> _REQUIRED ACTION_: Pull every line that includes the word "root" out of the data below and copy it.

> _DATA_:
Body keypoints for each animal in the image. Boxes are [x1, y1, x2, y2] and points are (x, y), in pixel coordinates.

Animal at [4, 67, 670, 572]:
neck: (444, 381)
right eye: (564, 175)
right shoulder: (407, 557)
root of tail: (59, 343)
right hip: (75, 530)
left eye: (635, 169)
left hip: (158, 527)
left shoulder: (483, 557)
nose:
* * *
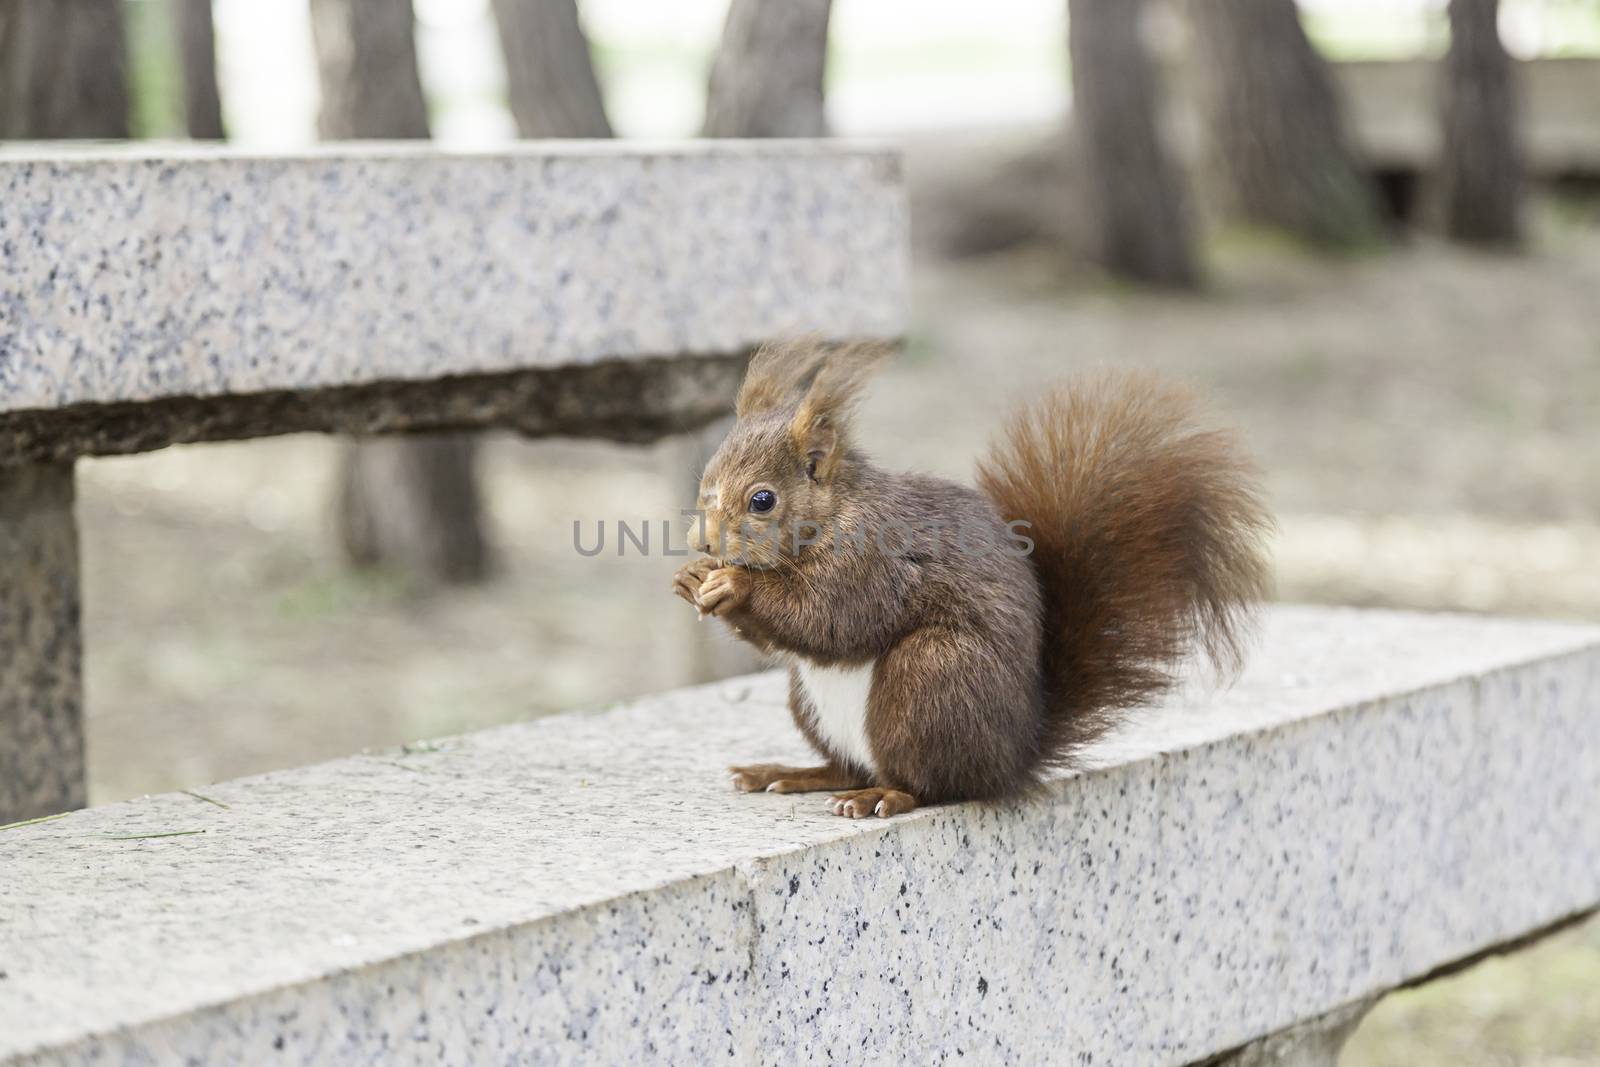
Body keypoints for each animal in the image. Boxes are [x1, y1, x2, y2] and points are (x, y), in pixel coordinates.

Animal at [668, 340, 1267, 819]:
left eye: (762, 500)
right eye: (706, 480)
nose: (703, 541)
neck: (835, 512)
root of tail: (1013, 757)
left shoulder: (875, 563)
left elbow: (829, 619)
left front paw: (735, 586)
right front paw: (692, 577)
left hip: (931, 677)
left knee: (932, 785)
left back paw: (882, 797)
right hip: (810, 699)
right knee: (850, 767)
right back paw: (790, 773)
--
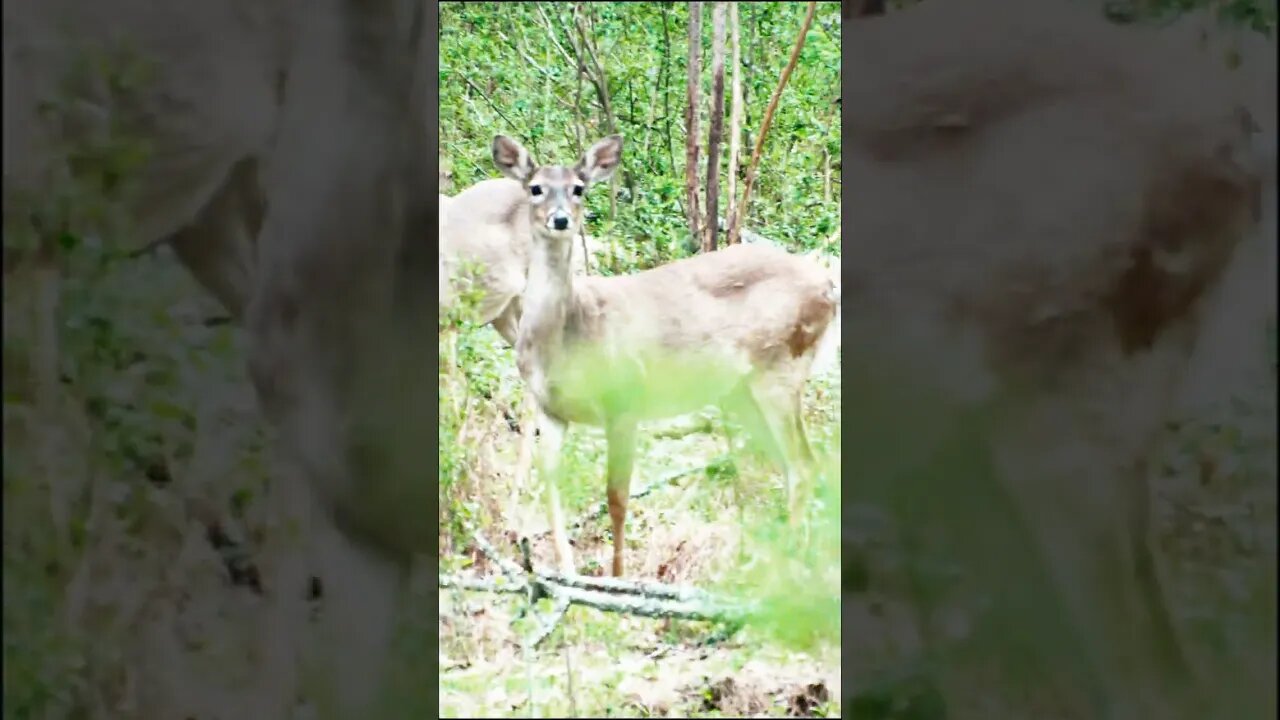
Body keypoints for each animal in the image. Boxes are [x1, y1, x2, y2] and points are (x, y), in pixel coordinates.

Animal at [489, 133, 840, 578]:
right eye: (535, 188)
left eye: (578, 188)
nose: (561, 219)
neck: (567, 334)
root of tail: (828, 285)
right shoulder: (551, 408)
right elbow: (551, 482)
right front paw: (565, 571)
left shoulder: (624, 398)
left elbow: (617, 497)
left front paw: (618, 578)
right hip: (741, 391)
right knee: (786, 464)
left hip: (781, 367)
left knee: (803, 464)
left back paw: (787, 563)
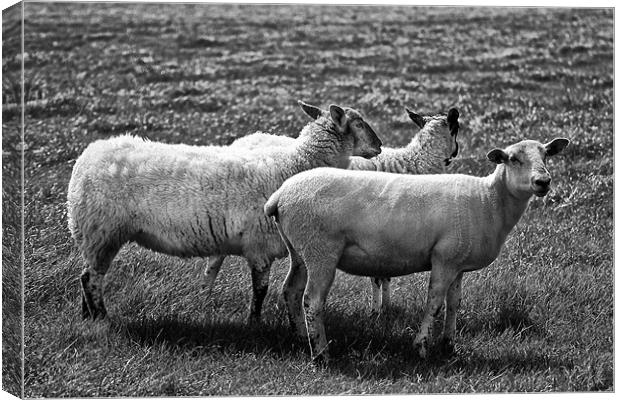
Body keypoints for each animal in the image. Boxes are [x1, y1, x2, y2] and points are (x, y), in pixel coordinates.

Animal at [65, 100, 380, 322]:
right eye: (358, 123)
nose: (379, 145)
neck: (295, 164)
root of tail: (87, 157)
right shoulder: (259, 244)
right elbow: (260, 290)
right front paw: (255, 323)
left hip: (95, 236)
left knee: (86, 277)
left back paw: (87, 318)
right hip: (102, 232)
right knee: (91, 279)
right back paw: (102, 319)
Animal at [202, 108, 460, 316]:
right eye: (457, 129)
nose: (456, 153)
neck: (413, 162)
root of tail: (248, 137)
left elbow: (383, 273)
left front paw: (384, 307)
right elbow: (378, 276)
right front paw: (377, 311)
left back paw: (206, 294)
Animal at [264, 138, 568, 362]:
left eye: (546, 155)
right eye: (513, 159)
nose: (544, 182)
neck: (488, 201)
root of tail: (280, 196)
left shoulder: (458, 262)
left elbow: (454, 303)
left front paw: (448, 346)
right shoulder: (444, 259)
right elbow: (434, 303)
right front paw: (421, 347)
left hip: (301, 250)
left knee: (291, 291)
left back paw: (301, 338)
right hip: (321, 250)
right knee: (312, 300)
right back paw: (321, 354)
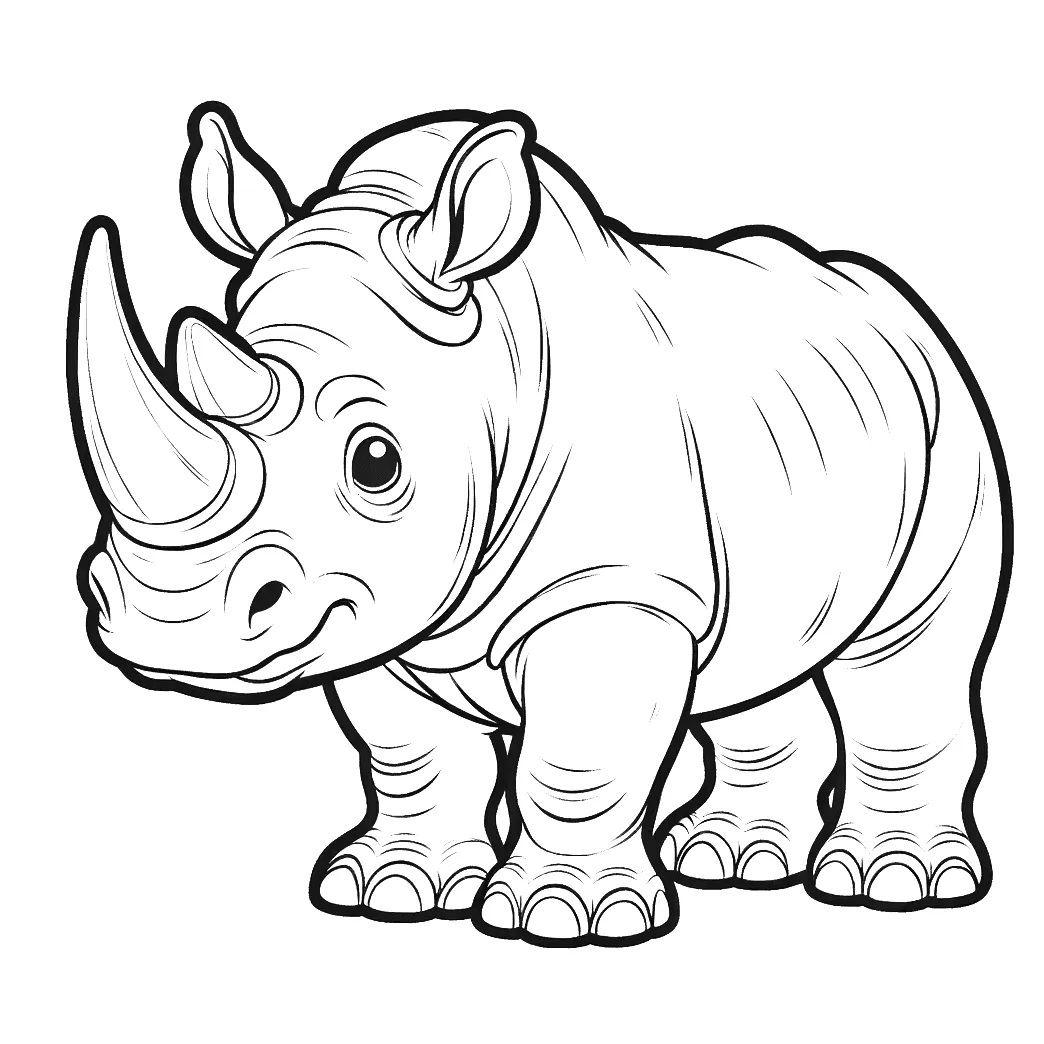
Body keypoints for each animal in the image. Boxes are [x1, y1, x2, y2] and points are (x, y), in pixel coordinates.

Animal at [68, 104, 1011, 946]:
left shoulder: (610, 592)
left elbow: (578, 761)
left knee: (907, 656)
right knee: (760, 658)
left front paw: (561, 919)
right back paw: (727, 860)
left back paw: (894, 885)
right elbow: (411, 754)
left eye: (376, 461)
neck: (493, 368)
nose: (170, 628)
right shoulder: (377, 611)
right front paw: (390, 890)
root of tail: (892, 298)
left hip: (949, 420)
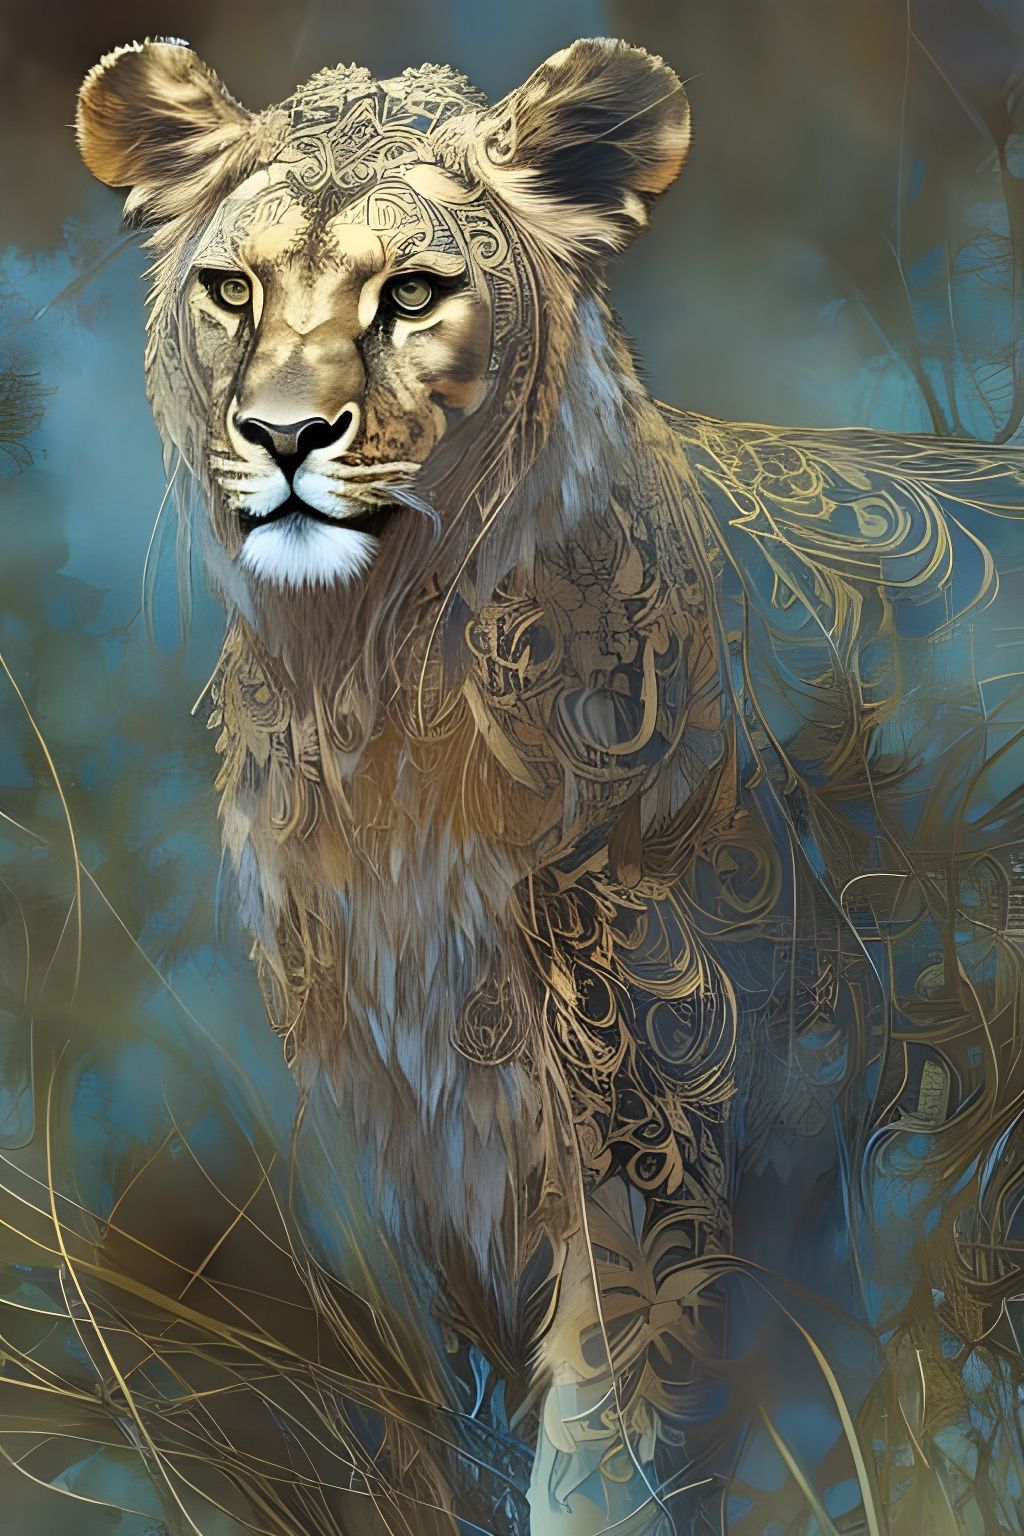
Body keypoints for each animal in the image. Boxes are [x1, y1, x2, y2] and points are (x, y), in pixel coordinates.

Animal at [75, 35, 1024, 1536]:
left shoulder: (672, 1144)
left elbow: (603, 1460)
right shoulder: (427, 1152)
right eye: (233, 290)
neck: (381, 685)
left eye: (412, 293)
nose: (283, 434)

> _EXERCISE ANSWER_:
root of tail: (59, 343)
root of tail: (1013, 757)
root of tail: (828, 285)
root of tail: (87, 157)
root of tail: (248, 137)
root of tail: (280, 196)
root of tail: (892, 298)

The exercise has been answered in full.